“If you tell the truth, you don’t have to remember anything.” – Mark Twain
“You can fool some of the people all of the time, and all of the people some of the time, but you cannot fool all of the people all of the time.” – Abraham Lincoln
Is lying a case of “fiction addiction”? Since the idea of alternative facts and living in a post-truth world have been in the headlines of late, it seemed a good time to explore this topic.
The Origin of Lying
Think about the first lie documented in spiritual texts. In the Old Testament, Adam and Eve were told by God that if they ate the fruit from the tree of the knowledge of good and evil, they would die. They ate, they lived.
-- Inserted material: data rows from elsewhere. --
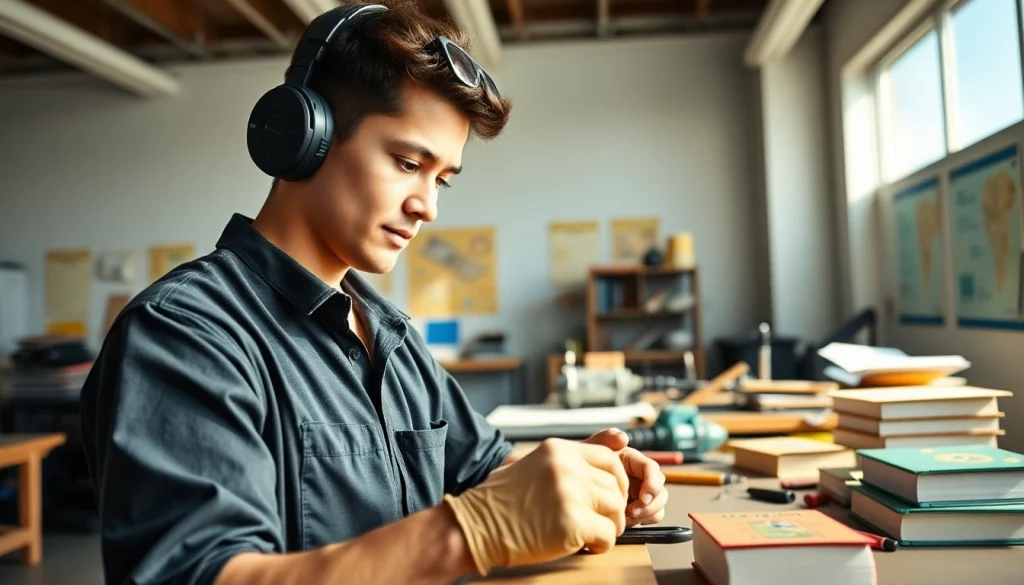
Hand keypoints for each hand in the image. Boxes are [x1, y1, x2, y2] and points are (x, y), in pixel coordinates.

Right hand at [442, 438, 629, 575]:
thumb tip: (621, 440)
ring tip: (588, 533)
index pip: (609, 458)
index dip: (615, 481)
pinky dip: (600, 545)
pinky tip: (583, 545)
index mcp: (559, 449)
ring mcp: (571, 493)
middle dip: (612, 507)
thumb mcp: (537, 465)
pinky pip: (608, 535)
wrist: (475, 526)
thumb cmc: (502, 501)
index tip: (608, 497)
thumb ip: (573, 459)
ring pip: (616, 510)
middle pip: (615, 486)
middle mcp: (567, 466)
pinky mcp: (573, 523)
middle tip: (597, 520)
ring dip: (608, 526)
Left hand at [583, 429, 666, 525]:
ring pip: (658, 506)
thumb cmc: (580, 463)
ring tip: (625, 519)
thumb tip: (623, 438)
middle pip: (660, 490)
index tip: (642, 498)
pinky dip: (641, 522)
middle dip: (650, 504)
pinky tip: (623, 522)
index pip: (652, 469)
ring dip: (646, 514)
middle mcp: (640, 476)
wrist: (571, 484)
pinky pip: (649, 518)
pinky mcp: (637, 509)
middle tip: (632, 514)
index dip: (652, 484)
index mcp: (632, 460)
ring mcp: (639, 494)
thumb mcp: (589, 448)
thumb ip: (605, 439)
When asked if they had munched on the apple which had them hiding their nakedness (which may be a metaphor for being revealed and vulnerable psychologically as well), Adam passed the buck to Eve who he said tempted him to eat the fruit. Eve then blamed the serpent for tricking her. The truth is each of the players made choices and the chain of events proceeded. Wondering if the tree was planted in plain sight so that Adam and Eve could be tested or beckoned. Consider that many people succumb to the temptation that is deliberately placed before them and expected to refrain from indulging. This is not meant to be offensive to anyone’s spiritual beliefs, but rather an assessment of a written tale.
Why we lie can vary from person to person.
Fear of repercussion
Desire to look more impressive
Wanting to fit into a specific social norm or group
Belief that it will get us what we want
Covering over inappropriate behaviors
Creating a persona
Seeing what can be gotten away with
Wanting reality to be different than it is
Testing relationship boundaries
One-up-manship (can you top this?)
Rebellion against authority
Biding time until a justification or defense can be created
A passive-aggressive way of speaking up
Denying responsibility for choices
Compulsion to hold power over another
Knowledge is power. When we are the keeper of information, we seem to hold power over another. Consider a partner who is unfaithful. He or she is aware of breaking the agreement of monogamy and may experience a sense of guilt and remorse. When asked if infidelity has taken place, an instinctive reaction may be to lie to cover those emotional states, protect what they fear to lose in the initial relationship or the new one. By withholding the truth, that imbalance of power can be maintained.
Set a good example. If you expect honest interaction with those in your life, it is important to be in integrity. The first of The Four Agreements, written by don Miguel Ruiz highlights the value of speaking truth.
“Be Impeccable with your Word: Speak with integrity. Say only what you mean. Avoid using the Word to speak against yourself or to gossip about others. Use the power of your Word in the direction of truth and love.”
Make your relationships a safe place for honesty. If someone tells you the truth, how do you respond? Do you accept their feelings or dismiss them? Is there room for a difference in perspective or do people need to agree with you to keep the peace?